Worlds of Ink and Shadow



What hard and wicked children we’ve become

Title: Worlds of Ink and Shadow

Author: Lena Coakley

Series: Standalone

Publication: January 5th 2016 by Amulet Books

Pages: 352

Source: Netgalley

Summary from Goodreads:

Charlotte, Branwell, Emily, and Anne. The Brontë siblings have always been inseparable. After all, nothing can bond four siblings quite like life in an isolated parsonage out on the moors. Their vivid imaginations lend them escape from their strict upbringing, actually transporting them into their created worlds: the glittering Verdopolis and the romantic and melancholy Gondal. But at what price? As Branwell begins to slip into madness and the sisters feel their real lives slipping away, they must weigh the cost of their powerful imaginations, even as their characters—the brooding Rogue and dashing Duke of Zamorna—refuse to let them go.

Gorgeously written and based on the Brontës’ juvenilia, Worlds of Ink & Shadow brings to life one of history’s most celebrated literary families.

My Thoughts:

I am going to be completely honest with you: I have never read anything by either of the Bronte sisters in my life.

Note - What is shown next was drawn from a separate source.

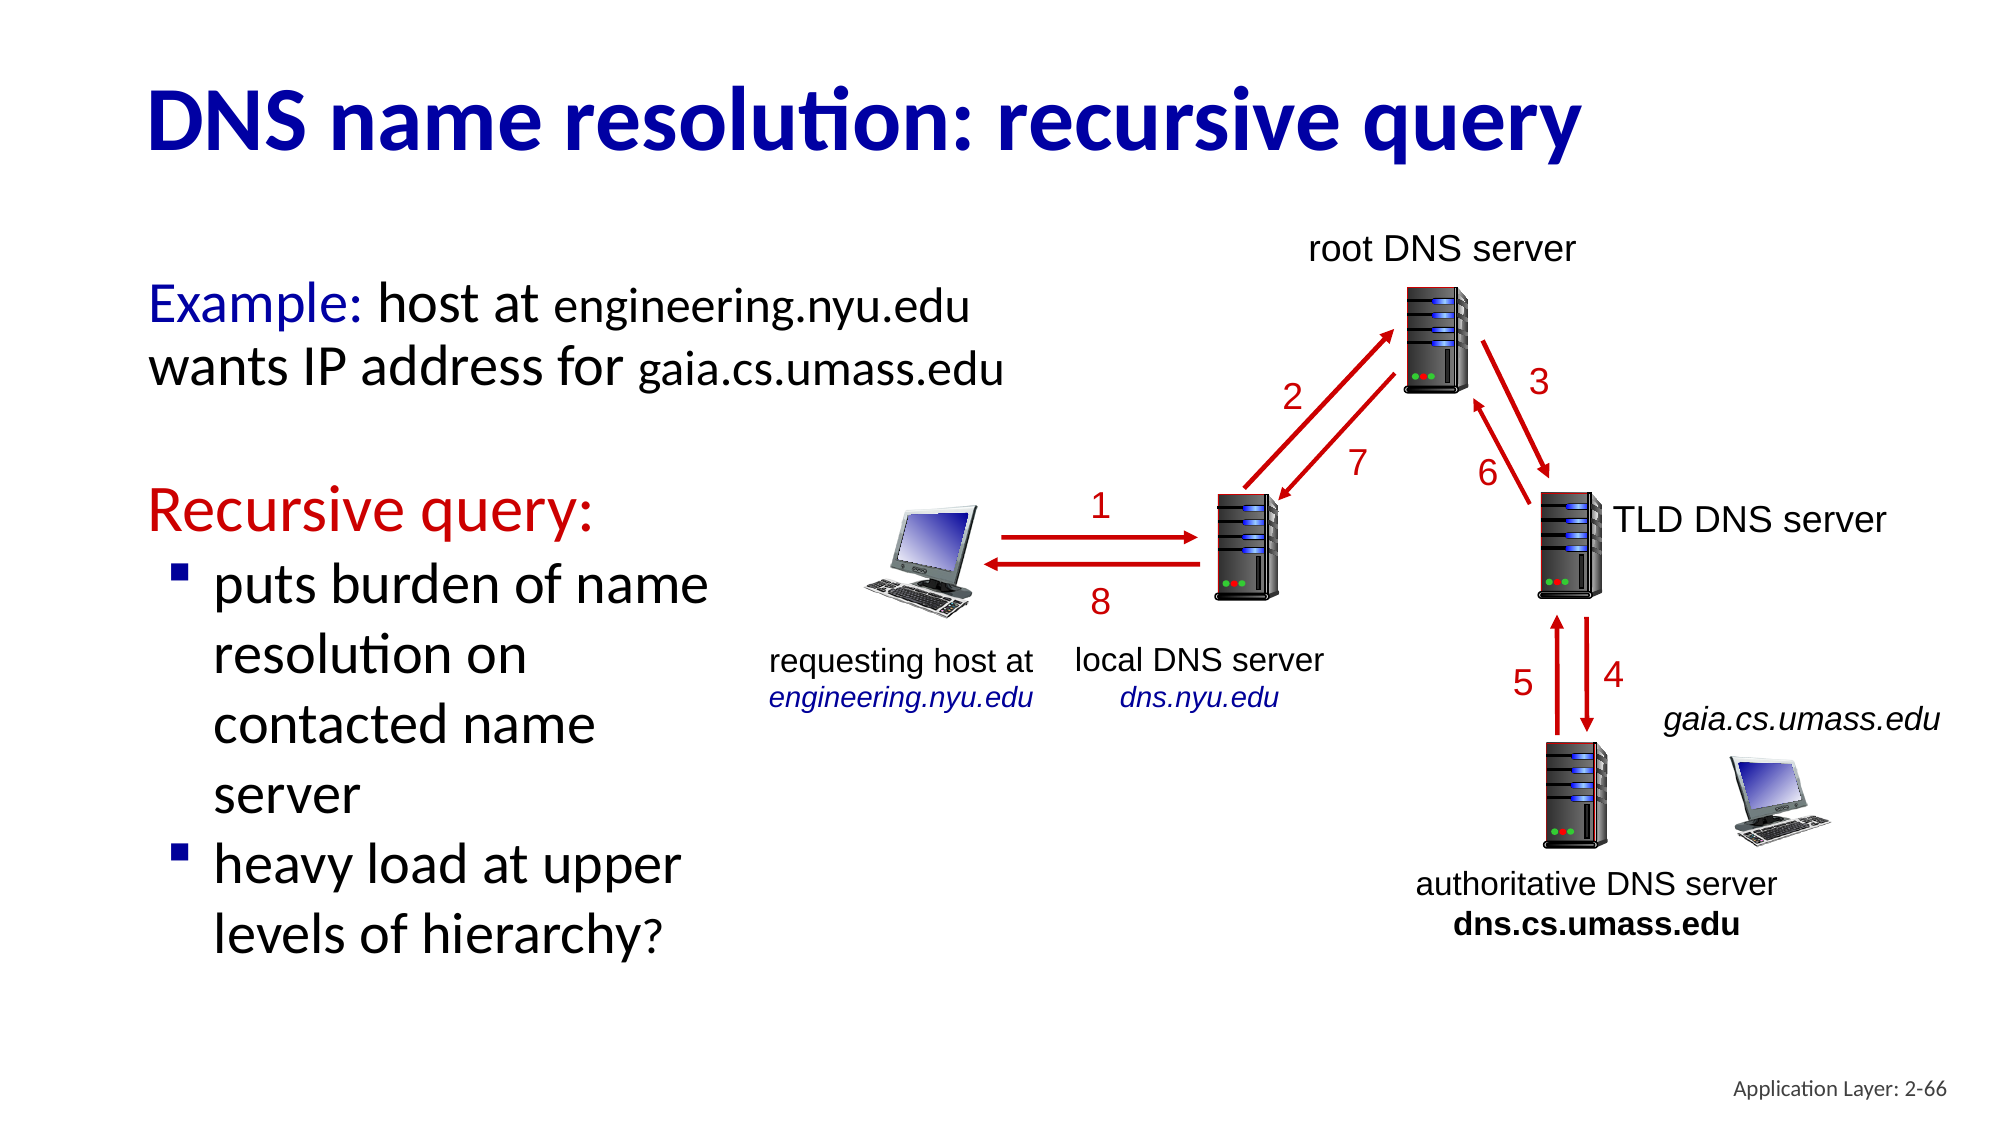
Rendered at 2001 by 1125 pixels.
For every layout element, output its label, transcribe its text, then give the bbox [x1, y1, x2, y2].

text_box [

I have no emotional attachment to them, their story, or their circumstances. I’m sure that half of the magic of this book was lost on me for that very reason.

Worlds of Ink and Shadow is a fictional retelling of the Bronte siblings childhood that is filled with imagination, madness, and the obsession and horrors of family. This book was really interesting, I’ll give it that for sure. Charlotte and Branwell, her brother, can travel into their created worlds – literally travel into the settings of their imagination. Now, I don’t know about you, but that sounds pretty damn awesome to me. I would love for that to be possible – except for the consequences that soon follow. Madness, an inevitable effect of hiding away within your own mind, soon sets in and drives the family into chaos. We cannot forget about Emily and Anne, the other two siblings in this equation. After witnessing their siblings powers, they start to grow jealous as any sibling would.

Madness and fantasy meld into the reality of the Bronte siblings, setting events in motion that are almost far too complicated to describe.

This is a story of obsession, a story of what it means to be family and how your circumstances can affect relationships. Worlds of Ink and Shadow takes a real life story, a real history, and turns it into something beautiful and imaginative. While the beginning is somewhat slow and convoluted, the story soon picks up and transformed into something I was unable to put down. I found myself increasingly drawn into the story, increasingly invested in the characters and what was happening to them. The book was full of mystery and suspense, it left me at the edge of my seat and salivating to find out what was going to happen to the siblings next.

My favorite part of the story was how it tackled the meaning of family. I love it when a book focusing on more than just a romantic relationship – to me it makes the story much more interesting. The characters were multidimensional, real, and raw. There was believable tension between all of the siblings; something I can easily relate with when I think of how my brother and I treat each other. The execution of the relationships was really stunning – I don’t know how else to describe it.

Overall, Worlds of Ink and Shadow is an entertaining historical fantasy that explores the bonds of family and how insanity can change them. The story is rich, exhilarating, and imaginative. I would recommend this book for everyone – regardless of if you like the Bronte sisters. This book takes their childhood story and revamps it into something everyone will enjoy.